Donizetti – L'Elisir d'amore

Donizetti - LElisir damore

L’elisir d’amore 
interpreti N. Machaidze, R. Villazon, G. Viviani, A. Maestri, B. Bargnesi
direttore Donato Renzetti
regia Laurent Pelly
teatro alla Scala
MILANO

MILANO – Doppio debutto scaligero per questo Elisir. Quello del regista francese Laurent Pelly, uno dei più fecondi e creativi dei nostri giorni, da un ventennio protagonista del teatro d’opera e di prosa europeo, che finalmente comincia a far capolino anche in Italia: di persona solo a Firenze per un nuovo allestimento della Piccola volpe astuta; tramite i suoi aiuti a Torino, a Palermo e alla Scala). E quello, attesissimo, del trentottenne tenore, messicano di nascita e francese d’adozione, Rolando Villazon. 
Vincitore undici anni fa di Operalia, l’autorevole concorso creato e patrocinato da Plácido Domingo, Villazon fu immediatamente proiettato sulla ribalta internazionale, e immediatamente la conquistò sia con la sua bella, omogenea, duttile e ben impostata voce “latina” di tenore lirico sia con la sua esuberanza scenica, favorita da un fisico elastico e sottile.

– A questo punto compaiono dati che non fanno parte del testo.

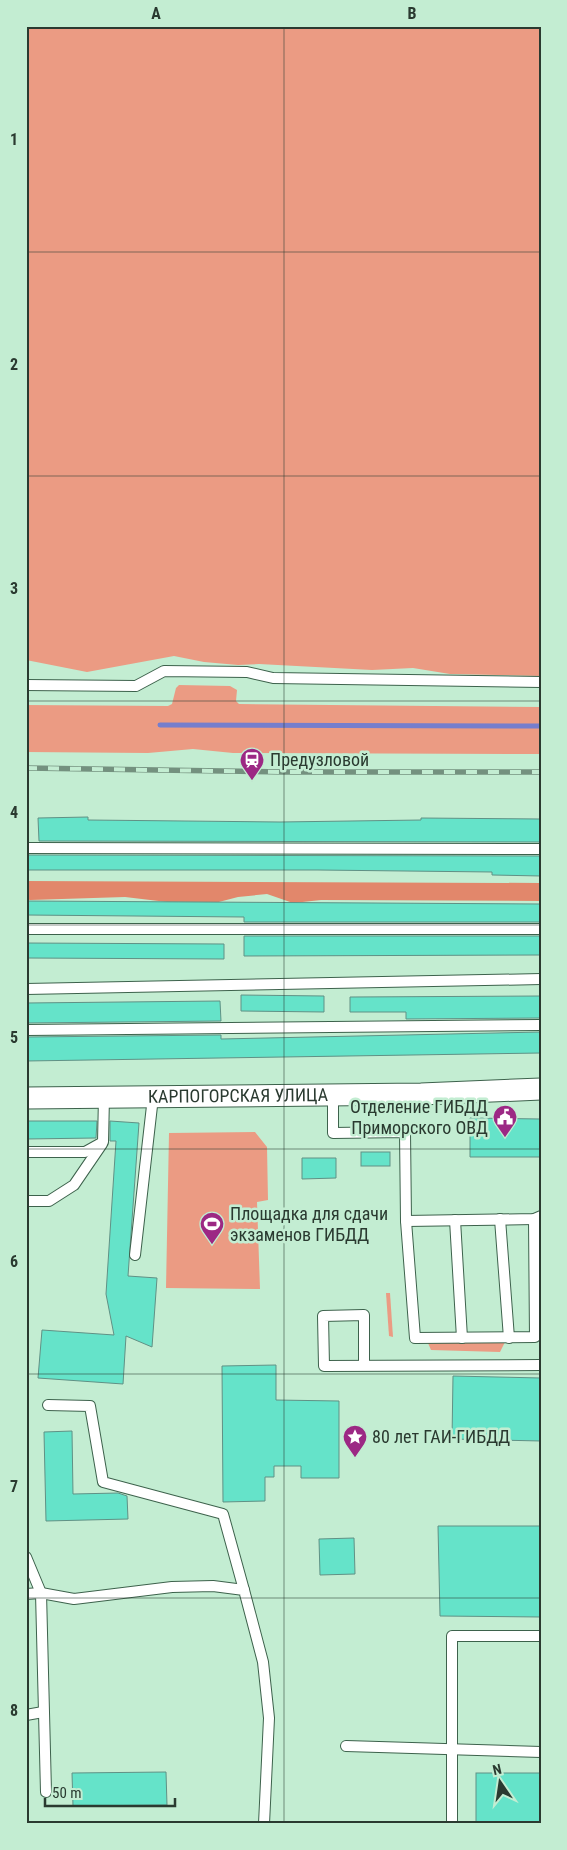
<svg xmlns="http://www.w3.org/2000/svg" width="567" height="1850" font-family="'Roboto Condensed',sans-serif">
<rect width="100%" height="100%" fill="#c3edd2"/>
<!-- green -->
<g fill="#eb9b83">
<path d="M26 26H541V676L450 674 413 668 372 670 259 664 238 665 204 662 174 656 87 672 26 660Z"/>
<path d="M179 685 230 686 237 690 236 701 239 704 541 707V754L233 753 193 749 148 753 26 752V705L168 706 172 704 176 688Z"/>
<path d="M255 1132 267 1147 268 1200 257 1202 260 1289 166 1288 169 1133Z"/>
<path d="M386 1293H390L393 1337 389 1336Z"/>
<path d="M505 1342 500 1352 431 1350 428 1343Z"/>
</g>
<!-- forest -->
<path fill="#e2876b" d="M26 881 541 883V901L321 900 293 903 267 894 238 897 211 904H184L125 897 30 900 26 899Z"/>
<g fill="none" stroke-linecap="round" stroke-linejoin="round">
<!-- stream -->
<path stroke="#757ecd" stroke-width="5" d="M160 725 541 726"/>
</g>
<!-- building -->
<g fill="#65e3c9" stroke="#609185">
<path d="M88 817V820L280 822 421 820V818L541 819V842L39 841 38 818Z"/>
<path d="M26 855 541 856V876L492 875V872L318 870H26Z"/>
<path d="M26 901 541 904V922H244V917L26 915Z"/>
<path d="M244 936H541V955L244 956Z"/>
<path d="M26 943 224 944V959L26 958Z"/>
<path d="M241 995 324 996V1012L241 1011Z"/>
<path d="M541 996V1018L406 1019V1012H350V997Z"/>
<path d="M220 1001 221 1021 26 1023V1003Z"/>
<path d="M541 1032V1053L26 1061V1037L221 1035V1039Z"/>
<path d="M470 1118 541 1119V1157H470Z"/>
<path d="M26 1121H97L96 1138 26 1139Z"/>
<path d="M110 1121 139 1123 128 1276 157 1278 152 1347 126 1336 123 1384 38 1378 42 1330 114 1335 106 1294 116 1141H110Z"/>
<rect x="361" y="1152" width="29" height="14"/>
<path d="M302 1158H336V1178L302 1179Z"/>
<path d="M276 1365V1400L339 1401V1478H301V1466H274V1477H265V1501L223 1502 222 1366Z"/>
<path d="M453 1376 541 1378V1441L452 1439Z"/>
<path d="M72 1431 73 1494 118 1493 127 1496 128 1519 46 1521 44 1432Z"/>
<path d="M438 1526H541V1617L440 1616Z"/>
<path d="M354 1538 355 1574 320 1575 319 1539Z"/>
<path d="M166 1772 167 1805 73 1806 72 1773Z"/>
<rect x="476" y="1773" width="65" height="51"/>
</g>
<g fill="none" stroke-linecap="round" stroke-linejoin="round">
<defs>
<g id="lane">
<path d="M26 685 136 686 164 671 247 672 273 678 541 682"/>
<path d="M26 848 541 849"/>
<path d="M26 929H541"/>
<path d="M26 989 541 979"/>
<path d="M26 1030 541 1025"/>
<path d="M333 1095V1133L405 1132 406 1221 415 1338 535 1337 534 1219"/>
<path d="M26 1152H85L103 1142 104 1097"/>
<path d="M26 1201H49L74 1185 102 1144"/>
<path d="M500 1219 509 1338"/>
<path d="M455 1220 462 1338"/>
<path d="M406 1221 534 1219 541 1216"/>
<path d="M135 1255 153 1097"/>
<path d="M364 1366V1315L323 1316 324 1366 541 1365"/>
<path d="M48 1405 90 1406 103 1482 223 1514 244 1590"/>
<path d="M26 1557 41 1593 46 1792"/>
<path d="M26 1594 41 1593 74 1599 172 1587 213 1586 244 1590 263 1662 269 1718 264 1824"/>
<path d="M26 1715 43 1712"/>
<path d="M346 1746 541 1752"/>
<path d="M452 1824V1636H541"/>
</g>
<g id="street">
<path id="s1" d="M26 1098 421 1094 541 1089"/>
</g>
</defs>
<!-- lane casing -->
<use href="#lane" stroke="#3d624c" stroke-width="12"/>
<!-- street casing -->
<use href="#street" stroke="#3d624c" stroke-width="23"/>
<!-- lane -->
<use href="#lane" stroke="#fff" stroke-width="10"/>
<!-- street -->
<use href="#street" stroke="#fff" stroke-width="21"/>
<defs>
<path id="rail" d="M26 768 284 772H541"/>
</defs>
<!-- rail casing -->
<use href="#rail" stroke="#74917f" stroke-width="5.5"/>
<!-- rail -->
<use href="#rail" stroke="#c3edd2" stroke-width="4" stroke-dasharray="11" stroke-linecap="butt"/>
</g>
<!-- grid -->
<path fill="none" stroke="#2a3a30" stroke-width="1" stroke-opacity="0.55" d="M284 26V1824M26 252H541M26 476H541M26 701H541M26 925H541M26 1149H541M26 1374H541M26 1598H541"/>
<!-- icons -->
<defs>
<symbol id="station-pin" viewBox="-11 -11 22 30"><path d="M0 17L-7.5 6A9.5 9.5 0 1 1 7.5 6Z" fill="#9c2884" stroke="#c3edd2"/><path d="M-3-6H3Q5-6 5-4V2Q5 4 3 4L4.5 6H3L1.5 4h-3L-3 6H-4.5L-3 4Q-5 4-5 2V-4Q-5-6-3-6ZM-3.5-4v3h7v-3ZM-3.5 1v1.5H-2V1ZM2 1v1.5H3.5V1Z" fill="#fff"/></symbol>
<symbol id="civic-pin" viewBox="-11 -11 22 30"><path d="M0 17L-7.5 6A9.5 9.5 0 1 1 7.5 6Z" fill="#9c2884" stroke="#c3edd2"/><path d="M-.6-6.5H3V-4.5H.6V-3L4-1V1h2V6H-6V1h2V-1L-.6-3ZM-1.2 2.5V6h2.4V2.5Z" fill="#fff"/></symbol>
<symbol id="stadium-pin" viewBox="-11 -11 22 30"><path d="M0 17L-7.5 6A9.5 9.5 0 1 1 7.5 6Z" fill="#9c2884" stroke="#c3edd2"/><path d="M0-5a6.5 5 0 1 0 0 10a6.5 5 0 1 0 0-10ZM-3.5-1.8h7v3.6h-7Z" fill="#fff"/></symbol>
<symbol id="sight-pin" viewBox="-11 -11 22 30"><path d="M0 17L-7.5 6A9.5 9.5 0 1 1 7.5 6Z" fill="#9c2884" stroke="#c3edd2"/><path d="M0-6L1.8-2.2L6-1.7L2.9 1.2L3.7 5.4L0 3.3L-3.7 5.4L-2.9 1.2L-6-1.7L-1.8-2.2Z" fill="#fff"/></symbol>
</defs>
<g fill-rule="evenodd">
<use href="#station-pin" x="238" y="746" width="28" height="38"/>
<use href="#civic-pin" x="491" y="1103" width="28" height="38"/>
<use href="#stadium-pin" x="198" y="1210" width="28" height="38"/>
<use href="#sight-pin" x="341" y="1423" width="28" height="38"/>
</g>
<g text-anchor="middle" stroke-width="5" stroke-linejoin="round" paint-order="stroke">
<!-- poi labels -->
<g font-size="18" fill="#2a3a30" stroke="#c3edd2" text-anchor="start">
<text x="270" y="766">Предузловой</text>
<text x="488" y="1113" text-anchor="end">Отделение ГИБДД<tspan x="488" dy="21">Приморского ОВД</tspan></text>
<text x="230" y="1220">Площадка для сдачи<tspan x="230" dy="21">экзаменов ГИБДД</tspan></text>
<text x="372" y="1443">80 лет ГАИ-ГИБДД</text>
</g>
<!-- street labels -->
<g font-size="18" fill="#2a3a30" stroke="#c3edd2">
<text dy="6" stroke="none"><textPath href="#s1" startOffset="212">КАРПОГОРСКАЯ УЛИЦА</textPath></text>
</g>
</g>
<!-- border -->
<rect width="567" height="1850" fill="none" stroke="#c3edd2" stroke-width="55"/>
<!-- north arrow -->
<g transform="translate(500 1782) rotate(347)" stroke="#c3edd2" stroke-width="4" paint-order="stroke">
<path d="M0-4L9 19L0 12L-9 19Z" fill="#2a3a30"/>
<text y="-8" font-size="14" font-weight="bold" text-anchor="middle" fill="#2a3a30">N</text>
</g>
<!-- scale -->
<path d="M45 1798v8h130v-8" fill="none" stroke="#2a3a30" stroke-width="2.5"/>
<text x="52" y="1798" font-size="15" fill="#2a3a30" stroke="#c3edd2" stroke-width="4" paint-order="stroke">50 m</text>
<rect x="28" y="28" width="512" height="1794" fill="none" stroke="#2a3a30" stroke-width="2"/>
<g font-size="16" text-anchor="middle" font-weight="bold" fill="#2a3a30">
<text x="156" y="19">A</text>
<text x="412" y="19">B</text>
<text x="14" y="145">1</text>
<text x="14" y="370">2</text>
<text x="14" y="594">3</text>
<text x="14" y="818">4</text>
<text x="14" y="1043">5</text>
<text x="14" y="1267">6</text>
<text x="14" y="1492">7</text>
<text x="14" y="1716">8</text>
</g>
</svg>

Esuberanza che lo portò a caricarsi di troppi impegni, spesso in repertori impervi per la sua vocalità, tanto che a metà 2007 il suo organismo gli presentò il conto costringendolo a una lunga sosta coronata da un intervento alle corde vocali. Indubbiamente, la sua voce risulta oggi affievolita. Lo stile di canto compensa però in termini di fascino quanto ha perso in volume (un’oculata scelta del repertorio potrebbe garantirgli ancora molti anni di carriera): giacché l’artista è diventato ancora più grande. Sfoggiando una variegatissima tavolozza di colori e di accenti, in assoluta sintonia con una recitazione ammiccante e variegata, ha tratteggiato un Nemorino di una poesia malinconica e sfuggente alla Charlot, punto focale di uno spettacolo di impalpabile leggerezza ambientato in una provincia campagnola dell’Italia anni Cinquanta, che la felicissima ripresa di Hans Christian Räth, assistente di Pelly, taglia su misura dei singoli interpreti. 

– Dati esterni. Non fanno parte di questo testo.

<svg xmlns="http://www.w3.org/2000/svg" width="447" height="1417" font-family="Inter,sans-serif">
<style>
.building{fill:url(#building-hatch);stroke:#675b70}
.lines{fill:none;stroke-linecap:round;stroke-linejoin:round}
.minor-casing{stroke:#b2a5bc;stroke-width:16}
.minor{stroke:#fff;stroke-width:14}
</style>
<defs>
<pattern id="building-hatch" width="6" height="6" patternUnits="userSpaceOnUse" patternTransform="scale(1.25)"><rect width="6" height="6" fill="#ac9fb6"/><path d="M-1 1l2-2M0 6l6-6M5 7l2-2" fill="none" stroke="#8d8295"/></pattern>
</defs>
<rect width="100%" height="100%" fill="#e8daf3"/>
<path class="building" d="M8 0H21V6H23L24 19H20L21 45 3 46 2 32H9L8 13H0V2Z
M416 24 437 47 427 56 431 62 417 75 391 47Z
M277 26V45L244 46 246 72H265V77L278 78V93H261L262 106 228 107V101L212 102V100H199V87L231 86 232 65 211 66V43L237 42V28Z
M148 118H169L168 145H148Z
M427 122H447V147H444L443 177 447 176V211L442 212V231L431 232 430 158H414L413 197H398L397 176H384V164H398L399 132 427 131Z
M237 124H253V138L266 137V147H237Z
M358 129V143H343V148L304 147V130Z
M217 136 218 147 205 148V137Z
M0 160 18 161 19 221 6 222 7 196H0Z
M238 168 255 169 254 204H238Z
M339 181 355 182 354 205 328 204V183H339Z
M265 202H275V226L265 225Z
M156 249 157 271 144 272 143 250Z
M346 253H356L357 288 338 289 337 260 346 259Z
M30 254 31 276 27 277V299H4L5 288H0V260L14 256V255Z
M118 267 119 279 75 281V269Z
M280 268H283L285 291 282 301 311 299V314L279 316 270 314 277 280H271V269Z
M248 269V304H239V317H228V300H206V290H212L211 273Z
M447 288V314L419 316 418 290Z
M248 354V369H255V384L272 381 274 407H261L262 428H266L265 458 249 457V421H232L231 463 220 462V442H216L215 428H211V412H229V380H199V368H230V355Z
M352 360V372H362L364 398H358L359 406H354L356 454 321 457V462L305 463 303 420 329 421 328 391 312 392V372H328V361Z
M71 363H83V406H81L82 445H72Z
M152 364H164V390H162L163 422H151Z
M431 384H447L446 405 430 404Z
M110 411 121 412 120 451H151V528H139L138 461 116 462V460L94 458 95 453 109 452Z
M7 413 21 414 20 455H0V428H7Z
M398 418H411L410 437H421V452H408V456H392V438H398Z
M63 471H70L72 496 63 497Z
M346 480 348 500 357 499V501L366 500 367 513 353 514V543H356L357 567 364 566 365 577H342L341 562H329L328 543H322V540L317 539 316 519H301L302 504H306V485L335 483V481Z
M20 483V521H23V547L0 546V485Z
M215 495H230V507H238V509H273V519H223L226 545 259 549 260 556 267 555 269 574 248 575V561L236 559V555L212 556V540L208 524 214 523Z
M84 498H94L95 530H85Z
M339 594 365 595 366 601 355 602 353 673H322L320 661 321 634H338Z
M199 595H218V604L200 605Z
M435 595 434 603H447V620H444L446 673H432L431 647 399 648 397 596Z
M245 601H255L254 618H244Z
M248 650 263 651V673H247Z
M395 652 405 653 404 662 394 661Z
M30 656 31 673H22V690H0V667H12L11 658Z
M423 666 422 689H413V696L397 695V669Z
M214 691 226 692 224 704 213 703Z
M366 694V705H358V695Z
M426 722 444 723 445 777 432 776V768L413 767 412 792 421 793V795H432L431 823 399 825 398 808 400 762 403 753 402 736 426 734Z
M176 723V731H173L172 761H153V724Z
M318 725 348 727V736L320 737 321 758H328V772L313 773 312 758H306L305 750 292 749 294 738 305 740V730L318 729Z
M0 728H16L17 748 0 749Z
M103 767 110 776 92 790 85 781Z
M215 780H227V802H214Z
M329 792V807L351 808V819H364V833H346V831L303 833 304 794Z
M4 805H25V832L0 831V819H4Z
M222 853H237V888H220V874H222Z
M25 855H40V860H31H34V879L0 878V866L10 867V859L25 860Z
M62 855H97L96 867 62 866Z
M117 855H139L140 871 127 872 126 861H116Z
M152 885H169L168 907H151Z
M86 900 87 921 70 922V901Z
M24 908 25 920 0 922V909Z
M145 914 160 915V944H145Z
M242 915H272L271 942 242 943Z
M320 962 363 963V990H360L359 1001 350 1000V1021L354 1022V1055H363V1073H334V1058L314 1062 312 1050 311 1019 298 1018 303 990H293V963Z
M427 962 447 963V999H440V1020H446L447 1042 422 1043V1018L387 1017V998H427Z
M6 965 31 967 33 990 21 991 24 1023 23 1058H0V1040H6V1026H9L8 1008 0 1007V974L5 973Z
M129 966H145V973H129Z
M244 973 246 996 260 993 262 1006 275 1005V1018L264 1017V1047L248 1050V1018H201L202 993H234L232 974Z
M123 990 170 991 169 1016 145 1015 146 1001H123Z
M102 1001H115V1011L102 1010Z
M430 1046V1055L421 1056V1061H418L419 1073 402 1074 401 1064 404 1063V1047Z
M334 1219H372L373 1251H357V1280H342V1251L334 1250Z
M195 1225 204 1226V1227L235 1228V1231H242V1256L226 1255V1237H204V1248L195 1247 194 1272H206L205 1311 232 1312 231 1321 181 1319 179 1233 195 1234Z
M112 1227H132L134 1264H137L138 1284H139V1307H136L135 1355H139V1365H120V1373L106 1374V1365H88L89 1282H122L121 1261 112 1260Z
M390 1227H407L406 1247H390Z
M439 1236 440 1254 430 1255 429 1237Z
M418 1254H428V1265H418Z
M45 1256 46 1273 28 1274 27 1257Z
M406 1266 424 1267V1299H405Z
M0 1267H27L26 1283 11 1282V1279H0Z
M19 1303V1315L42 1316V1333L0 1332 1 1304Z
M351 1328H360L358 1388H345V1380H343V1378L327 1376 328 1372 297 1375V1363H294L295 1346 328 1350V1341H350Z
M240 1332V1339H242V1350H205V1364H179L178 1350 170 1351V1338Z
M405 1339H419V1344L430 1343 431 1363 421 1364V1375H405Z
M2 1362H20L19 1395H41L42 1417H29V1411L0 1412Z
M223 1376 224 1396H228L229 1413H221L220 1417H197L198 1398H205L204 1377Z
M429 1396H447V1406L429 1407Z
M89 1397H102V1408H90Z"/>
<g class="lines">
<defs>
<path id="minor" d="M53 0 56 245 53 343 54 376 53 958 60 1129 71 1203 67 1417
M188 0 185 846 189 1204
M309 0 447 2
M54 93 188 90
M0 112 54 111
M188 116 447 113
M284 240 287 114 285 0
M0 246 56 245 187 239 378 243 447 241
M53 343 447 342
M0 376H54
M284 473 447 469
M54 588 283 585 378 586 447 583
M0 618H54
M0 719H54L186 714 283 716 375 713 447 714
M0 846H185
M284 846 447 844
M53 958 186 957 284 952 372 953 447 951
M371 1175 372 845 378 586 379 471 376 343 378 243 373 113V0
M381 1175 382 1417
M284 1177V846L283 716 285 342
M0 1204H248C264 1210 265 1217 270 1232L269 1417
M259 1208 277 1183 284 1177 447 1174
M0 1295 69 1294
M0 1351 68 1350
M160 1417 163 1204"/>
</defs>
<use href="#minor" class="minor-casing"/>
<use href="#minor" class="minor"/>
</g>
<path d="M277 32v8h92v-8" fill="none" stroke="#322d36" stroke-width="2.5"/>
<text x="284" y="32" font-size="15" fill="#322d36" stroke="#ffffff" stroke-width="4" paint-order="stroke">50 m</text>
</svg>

Tutti di primissimo ordine, dalla vivacissima Adina di Nino Machaidze, al gustoso Belcore di Gabriele Viviani, fino all’irresistibile – sia scenicamente che vocalmente – Dulcamara di Ambrogio Maestri. 
Altrettanto fondamentali al felice esito complessivo sono parsi altri due eccezionali interpreti. Il coro di Bruno Casoni, di incredibile bravura anche nella recitazione: straordinaria per morbidezza e varietà d’intenzioni la scena contadine-Giannetta in cui viene rivelata l’improvvisa ricchezza piovuta addosso al sempliciotto che istantaneamente si trasforma nel partito più ambito del paese. E la direzione di Donato Renzetti, che non solo ha accompagnato i cantanti come adagiandoli su un cuscino di piume, ma ha sfoggiato veri e propri virtuosismi di concertazione, soprattutto nel settore dei fiati.